Tama
Tojin-san wandered out into another scene of the past, and out of a longer, darker memory a woman’s cold, unsmiling face mocked him.

“Marry you!” she had cried, and not even her native courtesy could suppress the note of horror in her voice. “Oh—h!” she had cried out, covering her eyes shudderingly, “if you could but—see—yourself!”

The Tojin-san had indeed seen himself that night. Glaring back at him in a tragic grimness his own fearful face had looked at him from the mirror. Not that he had not known the blight upon him; but he had been dull, stupid, slow to realize its full horror.

Time was when the Tojin-san was as other men, smooth-skinned, level-eyed, very good to look upon. But in a God and Man forsaken little town crushed between the mountains and the sea, a young and ardent doctor of long ago had given himself up to a sublime heroism. Shoulder to shoulder with a few—one or two only beside himself—they had fought the plague of smallpox. From this fight the Tojin-san had emerged marked! With the optimism and blindness of youth, however, he had gone back to the woman he loved, and she had struck at him!

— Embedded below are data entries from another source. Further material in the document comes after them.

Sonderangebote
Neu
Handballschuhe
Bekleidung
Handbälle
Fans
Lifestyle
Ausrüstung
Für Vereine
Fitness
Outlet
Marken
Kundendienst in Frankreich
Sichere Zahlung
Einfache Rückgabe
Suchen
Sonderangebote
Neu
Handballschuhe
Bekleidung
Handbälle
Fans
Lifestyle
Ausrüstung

There is a Japanese proverb which says: “The tongue three inches long can kill a man six feet tall.” The Tojin-san thought of this now. A woman’s tongue, the mere brutal smiting of her words, had wrought a curious effect upon his entire life. From that time on he had avoided women as he had not a vile plague. He led the life of an ascetic, wrapped in his books and sciences, making few friends, avoiding others, with the sensitive fear upon him that the whole world avoided and shrank also from him. And while still a young man—under forty—they had named him “Old Grind” at the university.

Then upon him suddenly had come a new upheaval, a pent-up, passionate longing to break away from the dull hopeless treadmill to which he seemed bound.

“Old Grind!” So age was to be clapped upon him while the vital fires of youth still throbbed in an agony in his blood. There was a new life, an exhilarating, more inspiring life to be led, out in that old-new world across the seas! It beckoned to those of adventurous souls and those who were weary of a drowsy, torpid existence, wherein hope of a new dawn had vanished beyond memory. The Tojin-san panted for this new life. He wanted to swing his arms in a wilder world, to breathe less vitiated air, to feel himself alive again! He had made of himself, for half a lifetime, a mummy for the sake of a woman he had not even really loved. It was fantastic!